Among the best books I’ve read about wine are the two by wine importer Terry Theise.
It’s fashionable to criticize wine critics for a variety of sins: they’re biased, their scores don’t mean anything, and their jargon is unintelligible according to the critics of critics. Shouldn’t we just drink what we like? Who cares what critics think? In fact, whether the object is literature, painting, film, music, or wine, criticism is important for establishing evaluative standards and maintaining a dialogue about what is worth experiencing and why. The following is an account of how wine criticism aids wine appreciation by way of providing an account of wine appreciation.
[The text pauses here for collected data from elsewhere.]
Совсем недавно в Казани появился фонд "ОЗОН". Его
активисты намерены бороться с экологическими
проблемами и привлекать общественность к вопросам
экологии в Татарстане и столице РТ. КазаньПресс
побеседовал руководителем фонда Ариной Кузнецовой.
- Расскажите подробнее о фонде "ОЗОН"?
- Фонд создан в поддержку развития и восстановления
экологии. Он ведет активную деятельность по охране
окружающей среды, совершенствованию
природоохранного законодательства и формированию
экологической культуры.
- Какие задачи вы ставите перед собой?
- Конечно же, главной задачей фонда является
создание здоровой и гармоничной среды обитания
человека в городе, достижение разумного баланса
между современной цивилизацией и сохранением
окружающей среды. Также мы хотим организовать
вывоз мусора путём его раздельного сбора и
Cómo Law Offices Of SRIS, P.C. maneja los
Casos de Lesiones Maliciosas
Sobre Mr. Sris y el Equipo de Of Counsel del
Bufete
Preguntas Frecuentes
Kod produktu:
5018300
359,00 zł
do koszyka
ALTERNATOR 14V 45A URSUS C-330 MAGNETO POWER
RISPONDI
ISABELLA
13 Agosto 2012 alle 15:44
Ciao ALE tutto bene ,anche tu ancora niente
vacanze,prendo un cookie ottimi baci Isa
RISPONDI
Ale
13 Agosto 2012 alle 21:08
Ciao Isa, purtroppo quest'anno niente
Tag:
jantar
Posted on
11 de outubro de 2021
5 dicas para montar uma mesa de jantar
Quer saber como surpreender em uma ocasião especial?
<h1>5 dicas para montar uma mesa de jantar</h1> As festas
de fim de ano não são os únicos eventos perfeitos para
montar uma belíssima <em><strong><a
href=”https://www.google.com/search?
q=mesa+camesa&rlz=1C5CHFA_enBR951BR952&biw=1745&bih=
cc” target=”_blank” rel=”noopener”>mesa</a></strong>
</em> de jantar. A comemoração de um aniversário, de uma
Why do we value successful art works, symphonies, and good bottles of wine? One answer is that they give us an experience that lesser works or merely useful objects cannot provide—an aesthetic experience. But how does an aesthetic experience differ from an ordinary experience? This is one of the central questions in philosophical aesthetics but one that has resisted a clear answer. Although we are all familiar with paradigm cases of aesthetic experience—being overwhelmed by beauty, music that thrills, waves of delight provoked by dialogue in a play, a wine that inspires awe—attempts to precisely define “aesthetic experience” by showing what all such experiences have in common have been less than successful.
If a rectangular canvas splashed with paint and lines can express freedom or joy, why not liquid poetry?
In giving an account of the aesthetic value of wine, the most important factor to keep in mind is that wine is an everyday affair. It is consumed by people in the course of their daily lives, and wine’s peculiar value and allure is that it infuses everyday life with an aura of mystery and consummate beauty. Wine is a “useless” passion that has a mysterious ability to gather people and create community. It serves no other purpose than to command us to slow down, take time, focus on the moment, and recognize that some things in life have intrinsic value. But it does so in situ where we live and play. Wine transforms the commonplace, providing a glimpse of the sacred in the profane. Wine’s appeal must be understood within that frame.